Work to complete: Update the court opinion excerpt by rewriting it starting at "2007 Bankr. LEXIS" and ending at "debt actually exists.", with "Defendant" changed to "Debtor".

In Boehm v. Papst (In re Papst), the bankruptcy court for the Western District of Texas interpreted the Williams decision as follows:

This court reads … the analysis by the Court in Williams … as a conclusion that where there is an order of a court finding a debtor in contempt for violating an earlier court order, for purposes of establishing a willful and malicious injury under § 523(a)(6), it is conclusively presumed or established by that contempt order that (1) the debtor's conduct caused an injury to the other party, and (2) that the sanctions awarded are a 'debt . . . for [that] injury. . . .' In other words, a debt arising as a result of a violation of a court order does not require proof of an injury beyond showing that the court order was knowingly violated, and neither the existence of an injury nor the amount (or reasonableness) of damages from an injury need be established beyond showing that the court imposed sanctions on the debtor for the violation.
2007 Bankr. LEXIS 291, at *17-18 (Bankr. W.D. Tex. Jan. 29, 2007).

Here, the Plaintiff's complaint does not allege that the Defendant was sanctioned by the court post-judgment. Thus, the Defendant does not owe the Plaintiff any debt for violation of a court order. While portions of the underlying state court judgment might represent such a debt, the Plaintiff's post-judgment attorney's fees do not represent a debt of the Defendant for willful and malicious injury. Although sanctions awarded by the court would be non-dischargeable under section 523(a)(6) (pursuant to the above-described precedent), here, no such post-judgment debt actually exists.

Supplied information:
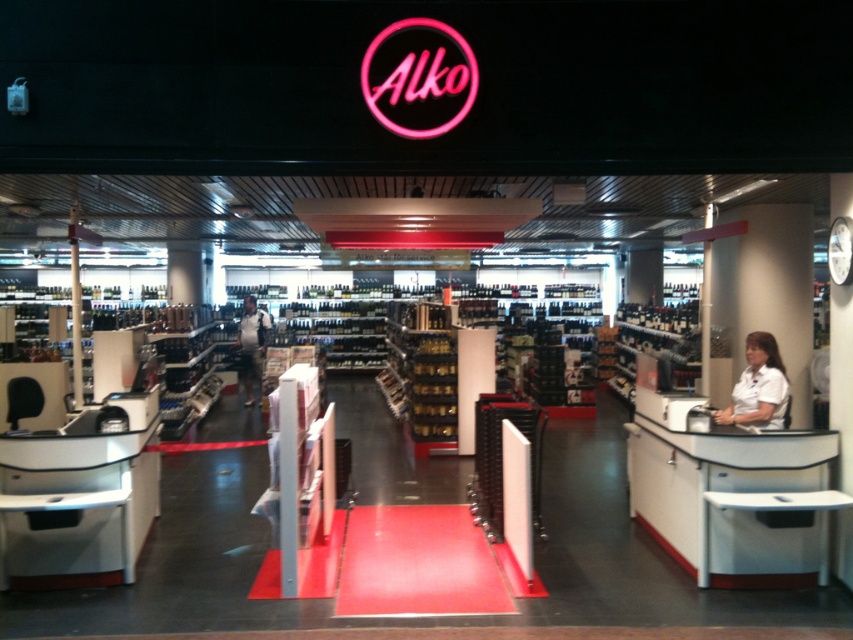
You are a customer in the Alko store and want to find a specific bottle of wine. You see a white smooth shirt at right and a dark blue jeans at center. Which object is positioned more to the right side of the store?

The white smooth shirt at right is positioned more to the right than the dark blue jeans at center because the white smooth shirt at right is to the right of dark blue jeans at center.

You are a customer in an Alko store and you want to find a pair of jeans that can fit into your backpack. You see the white smooth shirt at right and the dark blue jeans at center. Which item is smaller in size and more likely to fit into your backpack?

The white smooth shirt at right has a smaller size compared to dark blue jeans at center, so it is more likely to fit into your backpack.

Solved problem:
2007 Bankr. LEXIS 291, at *17-18 (Bankr. W.D. Tex. Jan. 29, 2007).

Here, the Plaintiff's complaint does not allege that the Debtor was sanctioned by the court post-judgment. Thus, the Debtor does not owe the Plaintiff any debt for violation of a court order. While portions of the underlying state court judgment might represent such a debt, the Plaintiff's post-judgment attorney's fees do not represent a debt of the Debtor for willful and malicious injury. Although sanctions awarded by the court would be non-dischargeable under section 523(a)(6) (pursuant to the above-described precedent), here, no such post-judgment debt actually exists.